Rucio
Note
Code Repository: https://gitlab.com/ska-telescope/src/deployments/skaosrc/ska-src-skaosrc-services-cd/-/tree/main/rucio (private)
Rucio is a distributed data management (DDM) service developed by CERN for WLCG. It is responsible for maintaining a database of where data is located in associated storage sites, otherwise known as Rucio Storage Elements (RSEs), and data placement, allowing operators to upload, move and delete data (replicas) by the creation of “rules”.
Prerequisites
IAM Configuration
For OIDC access, two clients are required to be set up on IAM. The first, herefater the “auth” client, enables the
OIDC authorization_code
flow used to authorise users against the Rucio server. The second, hereafter the “admin”
client, is used to enable the Rucio server and daemon processes to perform authenticated actions against storage.

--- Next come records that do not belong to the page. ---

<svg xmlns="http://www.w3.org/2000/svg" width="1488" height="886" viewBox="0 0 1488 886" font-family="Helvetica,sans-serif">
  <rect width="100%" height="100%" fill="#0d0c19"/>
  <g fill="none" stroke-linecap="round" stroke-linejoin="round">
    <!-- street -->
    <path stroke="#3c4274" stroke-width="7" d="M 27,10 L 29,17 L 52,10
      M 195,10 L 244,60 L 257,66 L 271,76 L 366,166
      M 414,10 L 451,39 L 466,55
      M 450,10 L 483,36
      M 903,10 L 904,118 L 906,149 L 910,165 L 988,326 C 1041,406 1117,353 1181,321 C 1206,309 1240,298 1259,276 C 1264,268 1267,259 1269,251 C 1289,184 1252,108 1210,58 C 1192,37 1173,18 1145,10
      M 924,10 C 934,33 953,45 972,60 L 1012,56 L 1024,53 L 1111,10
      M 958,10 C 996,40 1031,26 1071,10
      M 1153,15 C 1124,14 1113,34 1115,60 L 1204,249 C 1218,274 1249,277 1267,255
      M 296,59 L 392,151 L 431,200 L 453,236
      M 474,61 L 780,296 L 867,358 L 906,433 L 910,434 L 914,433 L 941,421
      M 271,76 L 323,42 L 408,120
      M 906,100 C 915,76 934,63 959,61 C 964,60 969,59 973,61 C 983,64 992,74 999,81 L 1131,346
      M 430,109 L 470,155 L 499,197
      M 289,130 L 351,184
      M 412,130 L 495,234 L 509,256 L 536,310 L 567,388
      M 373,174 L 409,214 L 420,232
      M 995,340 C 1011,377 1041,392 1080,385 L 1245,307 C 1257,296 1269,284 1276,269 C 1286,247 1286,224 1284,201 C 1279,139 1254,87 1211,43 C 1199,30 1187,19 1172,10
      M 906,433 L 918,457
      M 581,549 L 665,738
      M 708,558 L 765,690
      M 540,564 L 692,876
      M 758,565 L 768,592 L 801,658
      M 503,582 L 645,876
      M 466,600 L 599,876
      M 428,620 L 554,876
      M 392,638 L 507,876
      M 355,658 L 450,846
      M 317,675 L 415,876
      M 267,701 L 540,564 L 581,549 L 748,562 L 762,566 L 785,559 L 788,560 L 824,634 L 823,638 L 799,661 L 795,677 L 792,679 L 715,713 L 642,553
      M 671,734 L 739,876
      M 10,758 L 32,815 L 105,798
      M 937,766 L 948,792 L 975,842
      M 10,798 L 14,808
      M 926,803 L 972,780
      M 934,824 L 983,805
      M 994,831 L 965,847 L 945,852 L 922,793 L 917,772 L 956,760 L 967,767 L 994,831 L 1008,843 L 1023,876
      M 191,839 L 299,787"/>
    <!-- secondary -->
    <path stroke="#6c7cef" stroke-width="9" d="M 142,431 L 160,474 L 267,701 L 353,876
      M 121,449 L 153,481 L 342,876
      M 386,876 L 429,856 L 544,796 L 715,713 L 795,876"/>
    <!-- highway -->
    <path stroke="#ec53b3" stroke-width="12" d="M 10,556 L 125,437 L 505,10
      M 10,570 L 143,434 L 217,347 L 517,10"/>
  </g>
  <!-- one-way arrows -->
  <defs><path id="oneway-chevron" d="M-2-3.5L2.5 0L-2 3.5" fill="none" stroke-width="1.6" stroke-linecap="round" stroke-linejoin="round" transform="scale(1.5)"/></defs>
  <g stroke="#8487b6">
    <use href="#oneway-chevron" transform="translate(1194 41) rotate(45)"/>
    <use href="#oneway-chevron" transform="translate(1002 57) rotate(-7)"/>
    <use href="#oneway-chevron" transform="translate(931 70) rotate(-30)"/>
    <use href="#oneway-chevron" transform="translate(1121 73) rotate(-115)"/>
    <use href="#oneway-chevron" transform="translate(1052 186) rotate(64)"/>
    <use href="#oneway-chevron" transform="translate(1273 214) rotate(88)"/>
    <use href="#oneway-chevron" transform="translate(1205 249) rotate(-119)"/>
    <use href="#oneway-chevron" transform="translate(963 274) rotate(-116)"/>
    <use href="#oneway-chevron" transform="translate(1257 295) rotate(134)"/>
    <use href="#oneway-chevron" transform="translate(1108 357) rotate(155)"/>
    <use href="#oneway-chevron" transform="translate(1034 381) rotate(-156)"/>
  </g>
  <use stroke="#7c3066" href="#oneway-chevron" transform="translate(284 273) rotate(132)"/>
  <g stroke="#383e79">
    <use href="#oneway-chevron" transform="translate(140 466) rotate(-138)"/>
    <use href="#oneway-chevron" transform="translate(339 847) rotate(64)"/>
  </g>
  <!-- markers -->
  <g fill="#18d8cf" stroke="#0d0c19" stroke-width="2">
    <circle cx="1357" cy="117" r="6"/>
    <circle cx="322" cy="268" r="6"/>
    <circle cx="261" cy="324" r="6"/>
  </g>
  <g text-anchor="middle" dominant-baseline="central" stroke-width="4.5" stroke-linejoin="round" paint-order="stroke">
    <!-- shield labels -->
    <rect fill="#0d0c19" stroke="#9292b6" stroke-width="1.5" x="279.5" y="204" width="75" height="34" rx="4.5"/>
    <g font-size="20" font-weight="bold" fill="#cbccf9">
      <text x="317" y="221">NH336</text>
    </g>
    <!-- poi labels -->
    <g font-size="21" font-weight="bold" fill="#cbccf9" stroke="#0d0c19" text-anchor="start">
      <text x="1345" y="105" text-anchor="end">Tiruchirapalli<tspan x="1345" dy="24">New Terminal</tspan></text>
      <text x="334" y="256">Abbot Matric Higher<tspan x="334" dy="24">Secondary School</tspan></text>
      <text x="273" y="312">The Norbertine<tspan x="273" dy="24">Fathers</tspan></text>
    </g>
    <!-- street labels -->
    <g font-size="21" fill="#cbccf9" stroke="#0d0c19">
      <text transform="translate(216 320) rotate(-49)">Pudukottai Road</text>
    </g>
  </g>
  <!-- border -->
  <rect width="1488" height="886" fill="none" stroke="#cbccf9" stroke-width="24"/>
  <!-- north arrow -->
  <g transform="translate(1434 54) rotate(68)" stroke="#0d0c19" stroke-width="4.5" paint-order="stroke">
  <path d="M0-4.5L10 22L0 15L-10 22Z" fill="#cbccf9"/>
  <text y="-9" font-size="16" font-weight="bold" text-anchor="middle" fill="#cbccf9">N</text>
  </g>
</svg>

In the default “admin token” workflow that Rucio utilises, the token retrieved at authentication by the user using the
auth client is not the same token passed onward to perform operations on the datalake. Instead, the Rucio server gets a
token via the admin client using the OAuth2 client_credentials
grant. As this type of grant is for service to service
communication, it doesn’t require the offline_access
scope (as this scope is needed to generate refresh tokens, but refresh tokens
aren’t required when the service has all the credentials it needs to generate access tokens whenever it wants). It also
doesn’t make sense to have the openid
scope, or groups
, as these are related to users, which this type of grant
doesn’t necessitate.
Note
As of the time of writing, it is necessary to have the offline_access
scope enabled on the admin client as the
token exchange done by FTS exchanges an access token for a refresh token (again, quite what this means is ambiguous;
as this token was originally obtained from a client_credentials
one could argue that it doesn’t make sense to have
a refresh token).
Using the IAM web portal, register two new clients: an auth client and an admin client.

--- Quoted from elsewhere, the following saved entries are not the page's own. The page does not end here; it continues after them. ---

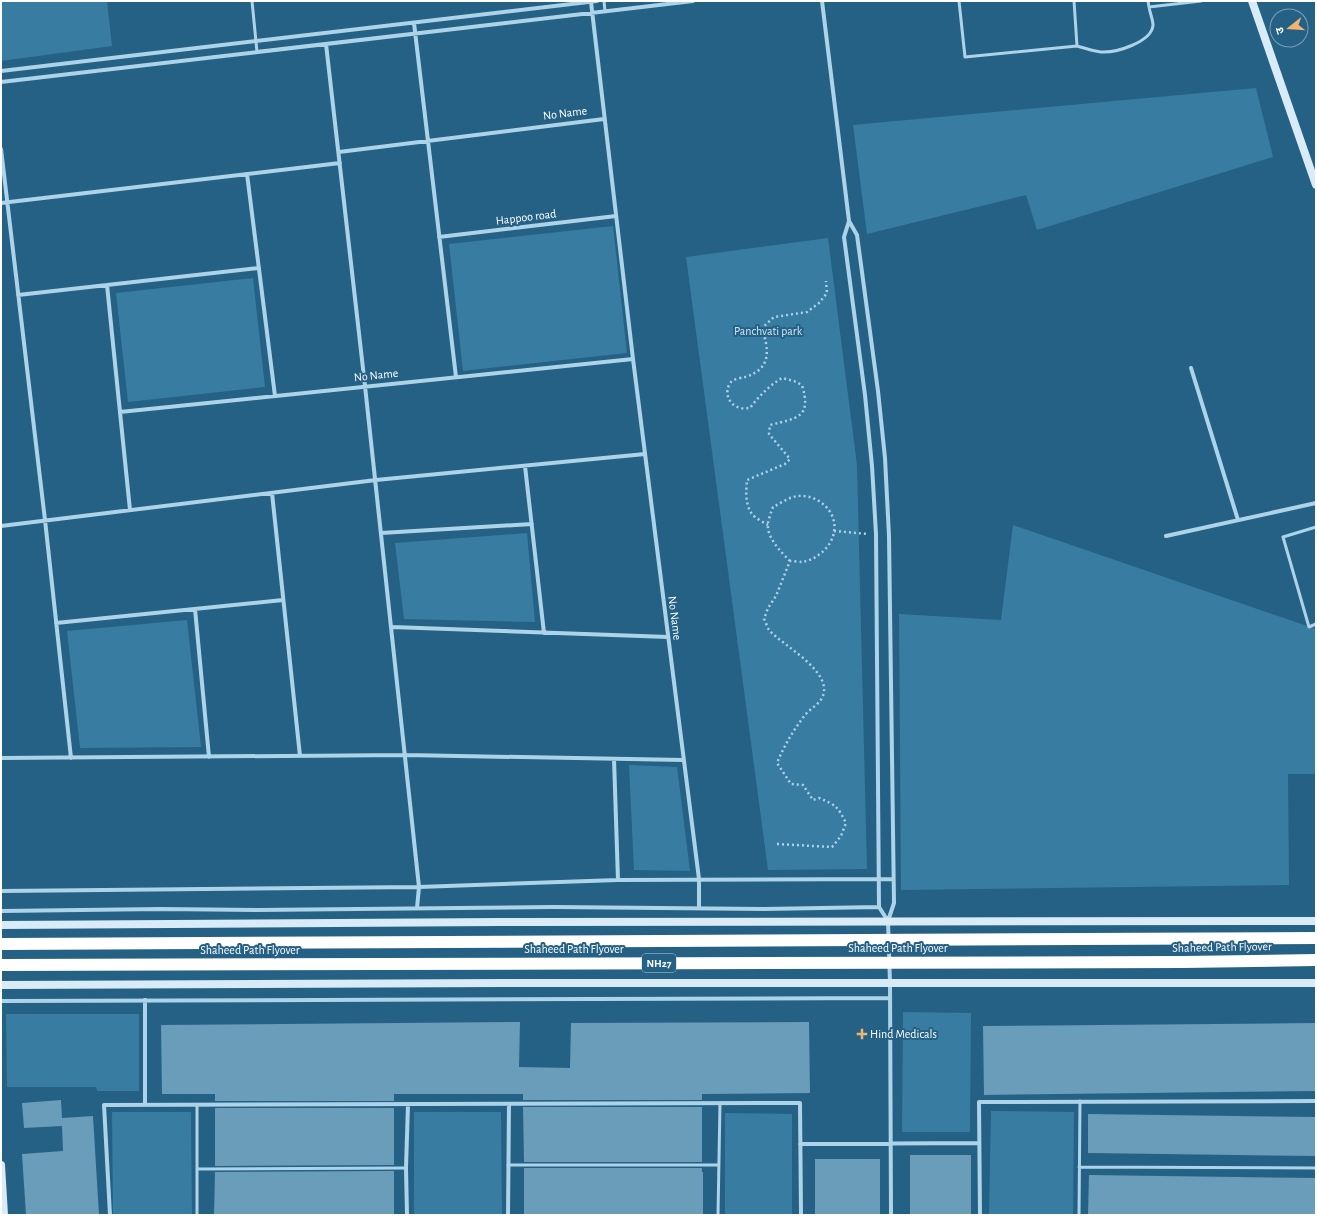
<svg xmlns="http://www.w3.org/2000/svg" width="1317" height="1216" font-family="'Alegreya Sans','Noto Sans Devanagari',sans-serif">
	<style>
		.green { fill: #387ca2 }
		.building { fill: #699dba }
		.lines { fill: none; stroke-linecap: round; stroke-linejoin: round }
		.path { stroke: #add3e8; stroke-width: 2.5; stroke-dasharray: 2 3; stroke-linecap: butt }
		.lane { stroke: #add3e8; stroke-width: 3 }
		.street { stroke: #add3e8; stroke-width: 4 }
		.secondary { stroke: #d8ebf7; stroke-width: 8 }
		.highway-bridge { stroke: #fff; stroke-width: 12 }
		.poi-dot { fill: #f3b471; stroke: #246185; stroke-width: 1.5 }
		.labels { text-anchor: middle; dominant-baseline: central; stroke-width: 4; stroke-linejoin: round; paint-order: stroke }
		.shield { fill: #246185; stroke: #bdd0da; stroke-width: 1 }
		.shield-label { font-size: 11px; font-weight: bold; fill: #fff }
		.street-label { font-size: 12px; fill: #fff; stroke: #246185 }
		.park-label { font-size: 12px; fill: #d1e9f6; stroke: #246185 }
		.poi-label { font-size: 12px; fill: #fff; stroke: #246185; text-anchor: start }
	</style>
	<rect width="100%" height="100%" fill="#246185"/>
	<!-- green -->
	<path class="green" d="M 1,1 L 107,1 L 112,46 L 1,61 Z
		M 1256,88 L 1273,157 L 1037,230 L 1026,195 L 867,234 L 853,125 Z
		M 613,226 L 627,353 L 463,371 L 449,244 Z
		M 828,238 L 857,465 L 867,869 L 768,870 L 686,257 Z
		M 253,278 L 265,387 L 128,402 L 116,293 Z
		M 1013,525 L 1316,629 L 1316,774 L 1288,774 L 1289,885 L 901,890 L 899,614 L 1001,620 Z
		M 527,533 L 535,622 L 404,619 L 395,543 Z
		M 187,620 L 201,747 L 80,748 L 67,631 Z
		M 629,765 L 677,767 L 690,871 L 634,870 Z
		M 903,1012 L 971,1013 L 970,1132 L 902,1132 Z
		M 6,1014 L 139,1014 L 139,1091 L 97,1091 L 96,1087 L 7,1087 Z
		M 991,1111 L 1074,1112 L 1073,1215 L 989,1215 Z
		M 112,1112 L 191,1112 L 192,1215 L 113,1215 Z
		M 414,1112 L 501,1112 L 502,1215 L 414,1215 Z
		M 725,1113 L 792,1114 L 792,1215 L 725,1215 Z"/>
	<!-- building -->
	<path class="building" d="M 520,1022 L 519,1067 L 570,1068 L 571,1023 L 809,1022 L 810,1093 L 702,1094 L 702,1100 L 523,1100 L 523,1094 L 394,1094 L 394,1101 L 215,1101 L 215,1094 L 162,1094 L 161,1025 Z
		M 1316,1023 L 1316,1091 L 984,1095 L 983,1026 Z
		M 61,1100 L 62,1118 L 93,1116 L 99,1215 L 26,1215 L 22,1154 L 63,1151 L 62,1126 L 24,1128 L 22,1103 Z
		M 523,1107 L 702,1107 L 702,1162 L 524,1162 Z
		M 215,1108 L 394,1108 L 394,1165 L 215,1166 Z
		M 1088,1114 L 1316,1117 L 1316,1156 L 1088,1153 Z
		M 910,1155 L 971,1155 L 971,1215 L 910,1215 Z
		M 815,1159 L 880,1159 L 880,1215 L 815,1215 Z
		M 524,1168 L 702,1168 L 702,1172 L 703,1172 L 703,1215 L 524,1215 Z
		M 394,1171 L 394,1215 L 214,1215 L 215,1172 Z
		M 1089,1175 L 1316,1178 L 1316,1215 L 1088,1214 Z"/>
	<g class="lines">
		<!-- path -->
		<path class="path" d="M 768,525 C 763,522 755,518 752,514 C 745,505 746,491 747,480 L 785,464 L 790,459 L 769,434 L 770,425 C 797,418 812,418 802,385 L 794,381 L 782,378 C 769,386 759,396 750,408 C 747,408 744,409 741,408 C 729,406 723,392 731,382 C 734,379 741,378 745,377 C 772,369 769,350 762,328 L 774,317 L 807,312 L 819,303 L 827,293 L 826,281
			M 834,531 L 868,534
			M 777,844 L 832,847 L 841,836 L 846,823 C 838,807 836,805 819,798 L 813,800 L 803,785 L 791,784 L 777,763 C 785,744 793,731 805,715 C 810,709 818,705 822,698 C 835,672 783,646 769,630 C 767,627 766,622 764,619 L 768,608 L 776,596 L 790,561 C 794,561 799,562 802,562 C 817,560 832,546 834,532 C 838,511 817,494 798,496 C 789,497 781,503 773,507 C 771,512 769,518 768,523 C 766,537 781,552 790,561"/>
		<!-- lane -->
		<path class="lane" d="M 252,1 L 257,52
			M 604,1 L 605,11
			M 959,1 L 965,57 L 1077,46 L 1074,1
			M 1148,1 L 1149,7 L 1201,1
			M 1077,46 C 1085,48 1093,51 1101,52 C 1116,53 1152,42 1153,25 C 1153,20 1150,13 1149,7
			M 1316,527 L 1283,537 L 1309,627 L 1316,624
			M 508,1165 L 719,1165
			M 1079,1167 L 1316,1168
			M 197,1169 L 406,1168
			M 197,1215 L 197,1105
			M 718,1215 L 720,1103
			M 1079,1215 L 1080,1101"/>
		<!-- street -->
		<path class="street" d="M 822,1 L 849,221 L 857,235 L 878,391 L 885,458 L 889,536 L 894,903 L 888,921 L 890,983 L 891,1215
			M 591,2 L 633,359 L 699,879 L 699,908
			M 414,23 L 456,377
			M 326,44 L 365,386 L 419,887 L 417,908
			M 1,71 L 597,1
			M 1,82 L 693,1
			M 1,149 L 45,520 L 71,758
			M 339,152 L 604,119
			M 247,174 L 275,396
			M 1,203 L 340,163
			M 849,221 L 844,237 L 865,395 L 872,466 L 876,534 L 879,907 L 888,921
			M 439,237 L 616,216
			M 107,285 L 130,510
			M 18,295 L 259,268
			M 1191,368 L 1238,520
			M 120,412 L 633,359
			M 525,466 L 544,633
			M 272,493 L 300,756
			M 1,526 L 376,480 L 645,454
			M 381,533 L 532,524
			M 1166,536 L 1316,503
			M 195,609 L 209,757
			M 56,623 L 283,600
			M 392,627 L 668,637
			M 1,758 L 406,755 L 683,760
			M 614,759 L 618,880
			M 1,891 L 419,887 L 618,880 L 893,879
			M 1,911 L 161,909 L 258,910 L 554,907 L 764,909 L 879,907
			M 145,1000 L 145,1105
			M 1,1001 L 890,998
			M 800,1144 L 979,1143
			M 110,1215 L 104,1105 L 800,1103 L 801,1215
			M 407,1215 L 406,1168 L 408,1104
			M 508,1215 L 509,1104
			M 980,1215 L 979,1102 L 1316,1101"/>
		<!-- secondary -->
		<path class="secondary" d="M 1252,1 L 1316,185
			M 1,925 L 501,922 L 1316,921
			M 1,985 L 506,983 L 1316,983
			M 1,1165 L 4,1215"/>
		<!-- highway-bridge -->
		<path class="highway-bridge" d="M 1,944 L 1316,938
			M 1,965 L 1183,962 L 1316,960"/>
	</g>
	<!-- markers -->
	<path class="poi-dot" d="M860 1028h4v4h4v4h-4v4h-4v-4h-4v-4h4z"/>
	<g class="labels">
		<!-- shield labels -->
		<rect class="shield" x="642" y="954" width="34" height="18" rx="3"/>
		<g class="shield-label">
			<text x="659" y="963">NH27</text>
		</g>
		<!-- street labels -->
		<g class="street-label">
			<text transform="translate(565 113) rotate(-7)">No Name</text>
			<text transform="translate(526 217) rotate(-7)">Happoo road</text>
			<text transform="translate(376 375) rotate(-6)">No Name</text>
			<text transform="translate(675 618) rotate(83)">No Name</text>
			<text transform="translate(1222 947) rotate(-1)">Shaheed Path Flyover</text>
			<text x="898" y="948">Shaheed Path Flyover</text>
			<text x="574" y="949">Shaheed Path Flyover</text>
			<text x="250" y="950">Shaheed Path Flyover</text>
		</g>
		<!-- park labels -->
		<g class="park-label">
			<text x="768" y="331">Panchvati park</text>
		</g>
		<!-- poi labels -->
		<g class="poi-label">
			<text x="870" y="1034">Hind Medicals</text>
		</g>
	</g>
	<!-- border -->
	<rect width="1317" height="1216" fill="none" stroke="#ffffff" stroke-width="4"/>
	<!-- north arrow -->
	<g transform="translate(1289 28) rotate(253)"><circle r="19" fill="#246185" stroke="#7ca0b6"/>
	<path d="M0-3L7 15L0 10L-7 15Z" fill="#f3b471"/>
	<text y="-6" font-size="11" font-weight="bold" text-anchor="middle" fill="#ffffff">उ</text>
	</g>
</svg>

On both clients, set up the redirect_uris
to include:
For the auth client, enable the following grants:
urn:ietf:params:oauth:grant-type:token-exchange
(may require IAM administrator privilege),refresh_token
authorization_code
and enable (at least) the following scopes:
openid
profile
offline_access
wlcg.groups
fts
rucio
On the admin client, enable the following grants:
client_credentials
refresh_token
urn:ietf:params:oauth:grant-type:token-exchange
and enable (at least) the following scopes:
openid
profile
offline_access
storage.read:/
storage.modify:/
storage.create:/
wlcg.groups
fts
rucio
scim:read
Databases
Two databases are required to operate Rucio for SRCNet. The first is an application database used by the various Rucio processes. The second is a “standalone” database that is used to store metadata.
The charts for deploying two instances of postgres for this purposes can be found in the linked repository at the top of this page.
Monitoring
For monitoring, an instance of both Elasticsearch and Grafana is the preferred option.
Deployment (k8s/helm)
The processes that constitute the Rucio service (server, daemons) are all containerised and can easily be deployed on to Kubernetes clusters via a series of Helm charts. The charts these can be found in the linked repository at the top of this page.